The election was also considered a success for Grzegorz Napieralski and his party, the Democratic Left Alliance. Napieralski was able to overcome the opposition within his own party, as initially Napieralski polled poorly (below 6%) and the party's key members considered removing Napieralski from party leadership. Ultimately, Napieralski won almost 14% of the popular vote, which was seen as "a personal success and a surprise to many political observers". He consolidated and expanded the Democratic Left Alliance's electorate, gained a mandate to continue leading the party, which maintained its position as the third political force.

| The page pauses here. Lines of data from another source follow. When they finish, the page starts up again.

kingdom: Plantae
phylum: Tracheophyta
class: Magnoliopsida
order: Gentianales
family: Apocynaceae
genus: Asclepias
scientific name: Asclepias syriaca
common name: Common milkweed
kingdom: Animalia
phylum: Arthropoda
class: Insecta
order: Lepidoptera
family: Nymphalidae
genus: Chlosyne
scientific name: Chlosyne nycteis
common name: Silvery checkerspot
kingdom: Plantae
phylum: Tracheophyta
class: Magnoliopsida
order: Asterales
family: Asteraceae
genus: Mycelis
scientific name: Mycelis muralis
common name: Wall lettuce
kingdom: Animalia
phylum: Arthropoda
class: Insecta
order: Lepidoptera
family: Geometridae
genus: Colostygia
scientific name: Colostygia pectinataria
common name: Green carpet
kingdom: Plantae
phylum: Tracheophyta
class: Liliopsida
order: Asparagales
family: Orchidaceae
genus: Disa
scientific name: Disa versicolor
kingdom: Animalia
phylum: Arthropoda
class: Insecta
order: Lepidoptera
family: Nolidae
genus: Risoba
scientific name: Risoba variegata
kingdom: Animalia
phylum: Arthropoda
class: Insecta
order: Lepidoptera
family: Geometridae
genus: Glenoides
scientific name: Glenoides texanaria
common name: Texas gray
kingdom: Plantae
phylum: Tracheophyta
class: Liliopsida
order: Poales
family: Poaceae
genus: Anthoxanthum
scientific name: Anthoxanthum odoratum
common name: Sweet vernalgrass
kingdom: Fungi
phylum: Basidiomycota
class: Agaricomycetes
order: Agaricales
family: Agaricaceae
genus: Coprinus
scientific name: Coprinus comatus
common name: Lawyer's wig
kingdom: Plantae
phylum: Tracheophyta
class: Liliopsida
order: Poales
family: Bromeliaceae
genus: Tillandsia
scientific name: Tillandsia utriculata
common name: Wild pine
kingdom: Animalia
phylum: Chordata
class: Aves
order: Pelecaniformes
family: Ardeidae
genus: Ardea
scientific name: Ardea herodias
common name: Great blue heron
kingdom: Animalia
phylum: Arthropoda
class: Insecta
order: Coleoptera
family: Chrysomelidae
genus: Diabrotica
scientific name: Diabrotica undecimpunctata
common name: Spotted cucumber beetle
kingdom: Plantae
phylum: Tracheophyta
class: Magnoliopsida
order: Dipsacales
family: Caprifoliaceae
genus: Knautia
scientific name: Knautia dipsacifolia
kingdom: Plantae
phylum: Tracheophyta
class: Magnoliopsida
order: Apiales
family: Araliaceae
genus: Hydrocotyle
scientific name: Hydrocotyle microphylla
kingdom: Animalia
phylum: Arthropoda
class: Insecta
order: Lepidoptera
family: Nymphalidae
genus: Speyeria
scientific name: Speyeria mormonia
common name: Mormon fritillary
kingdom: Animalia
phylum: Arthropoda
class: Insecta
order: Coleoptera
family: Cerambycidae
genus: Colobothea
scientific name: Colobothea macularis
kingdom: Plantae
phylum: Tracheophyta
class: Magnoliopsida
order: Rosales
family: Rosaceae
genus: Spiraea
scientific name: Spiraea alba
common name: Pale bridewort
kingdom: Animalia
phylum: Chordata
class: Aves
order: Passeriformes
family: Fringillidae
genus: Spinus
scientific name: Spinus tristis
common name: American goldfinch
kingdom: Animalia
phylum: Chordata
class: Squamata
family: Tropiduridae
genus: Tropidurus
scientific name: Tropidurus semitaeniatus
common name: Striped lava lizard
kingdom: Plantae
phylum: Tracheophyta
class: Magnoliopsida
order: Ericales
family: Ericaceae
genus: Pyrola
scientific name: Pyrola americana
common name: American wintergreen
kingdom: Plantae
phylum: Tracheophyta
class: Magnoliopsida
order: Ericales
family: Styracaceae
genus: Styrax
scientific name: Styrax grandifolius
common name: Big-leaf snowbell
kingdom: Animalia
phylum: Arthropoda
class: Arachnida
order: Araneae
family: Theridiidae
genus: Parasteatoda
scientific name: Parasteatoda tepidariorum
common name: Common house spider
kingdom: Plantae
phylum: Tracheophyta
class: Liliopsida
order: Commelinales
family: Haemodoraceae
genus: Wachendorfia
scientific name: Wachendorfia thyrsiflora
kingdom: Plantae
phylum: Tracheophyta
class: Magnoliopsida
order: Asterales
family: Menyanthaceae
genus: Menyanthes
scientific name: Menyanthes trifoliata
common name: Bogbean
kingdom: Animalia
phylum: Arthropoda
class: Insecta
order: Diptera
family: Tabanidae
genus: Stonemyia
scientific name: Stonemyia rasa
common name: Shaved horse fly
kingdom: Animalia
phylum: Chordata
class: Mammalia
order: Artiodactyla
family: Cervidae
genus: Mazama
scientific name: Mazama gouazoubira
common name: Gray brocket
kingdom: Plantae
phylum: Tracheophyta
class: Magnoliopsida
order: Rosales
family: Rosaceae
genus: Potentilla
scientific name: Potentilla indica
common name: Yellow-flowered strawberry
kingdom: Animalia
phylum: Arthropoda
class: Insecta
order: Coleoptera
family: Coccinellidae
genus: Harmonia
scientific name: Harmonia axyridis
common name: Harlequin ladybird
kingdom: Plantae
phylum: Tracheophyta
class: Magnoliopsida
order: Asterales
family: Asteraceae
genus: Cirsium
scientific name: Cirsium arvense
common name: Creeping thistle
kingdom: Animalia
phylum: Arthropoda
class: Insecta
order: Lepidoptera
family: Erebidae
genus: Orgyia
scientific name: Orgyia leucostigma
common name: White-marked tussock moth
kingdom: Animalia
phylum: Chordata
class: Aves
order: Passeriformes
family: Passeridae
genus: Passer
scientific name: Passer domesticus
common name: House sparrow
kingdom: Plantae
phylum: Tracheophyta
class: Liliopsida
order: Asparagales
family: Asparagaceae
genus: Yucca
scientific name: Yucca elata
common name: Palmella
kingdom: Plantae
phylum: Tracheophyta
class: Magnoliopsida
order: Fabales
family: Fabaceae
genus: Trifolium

However, the consequences of the election proved to be short-lived. In the 2011 Polish parliamentary election, the Democratic Left Alliance lost half its seats, which was considered an unmitigated disaster and led to Napieralski quickly resigning as the party leader. Meanwhile, Kaczyński's better-than-expected election result did not strengthen Law and Justice, as the party quickly regressed after the campaign ended and underperformed in 2011, achieving a slightly worse result compared to its 2007 performance.